* _Instructions for the task_:
Go to the line containing "Total Complaints Registered = 297" in the records below. Repeat it and the lines after it exactly, all the way to the end.

==== Input records ====

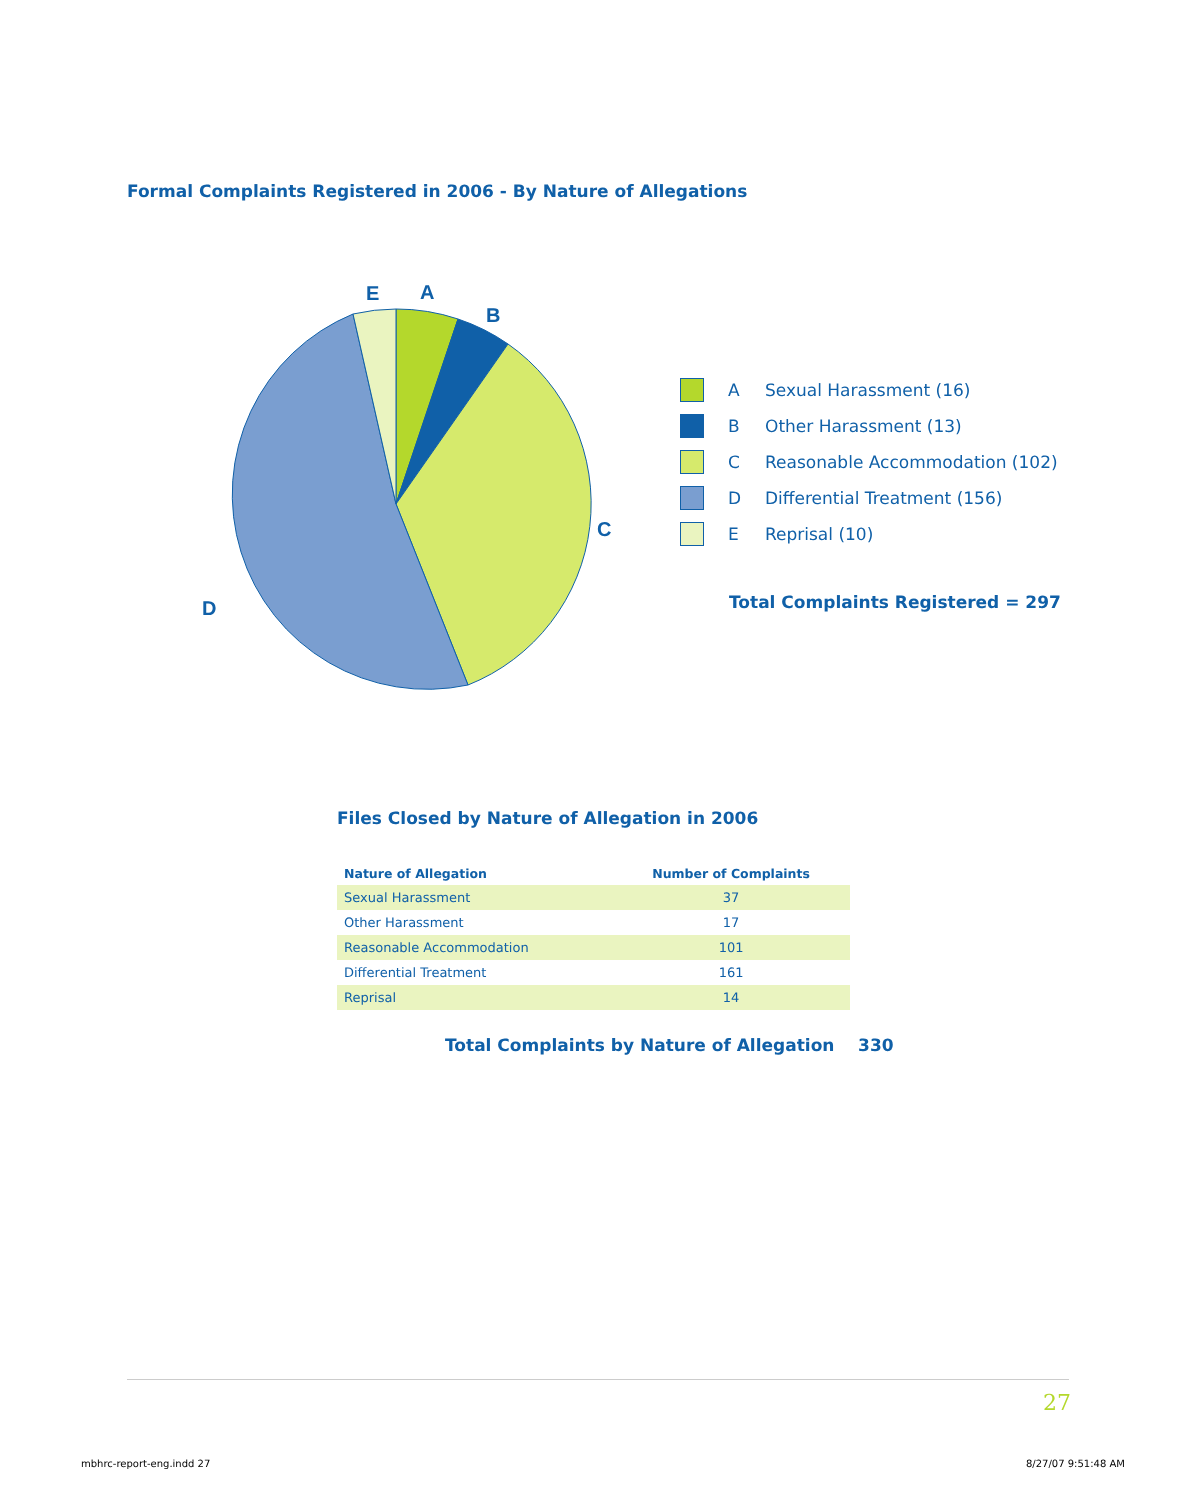Formal Complaints Registered in 2006 - By Nature of Allegations
E
A
B
C
D
A Sexual Harassment (16)
B Other Harassment (13)
C Reasonable Accommodation (102)
D Differential Treatment (156)
E Reprisal (10)
Total Complaints Registered = 297
Files Closed by Nature of Allegation in 2006
| Nature of Allegation | Number of Complaints |
| --- | --- |
| Sexual Harassment | 37 |
| Other Harassment | 17 |
| Reasonable Accommodation | 101 |
| Differential Treatment | 161 |
| Reprisal | 14 |
Total Complaints by Nature of Allegation 330
27
mbhrc-report-eng.indd 27 8/27/07 9:51:48 AM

====

* _Solution to the problem_:
Total Complaints Registered = 297
Files Closed by Nature of Allegation in 2006
| Nature of Allegation | Number of Complaints |
| --- | --- |
| Sexual Harassment | 37 |
| Other Harassment | 17 |
| Reasonable Accommodation | 101 |
| Differential Treatment | 161 |
| Reprisal | 14 |
Total Complaints by Nature of Allegation 330
27
mbhrc-report-eng.indd 27 8/27/07 9:51:48 AM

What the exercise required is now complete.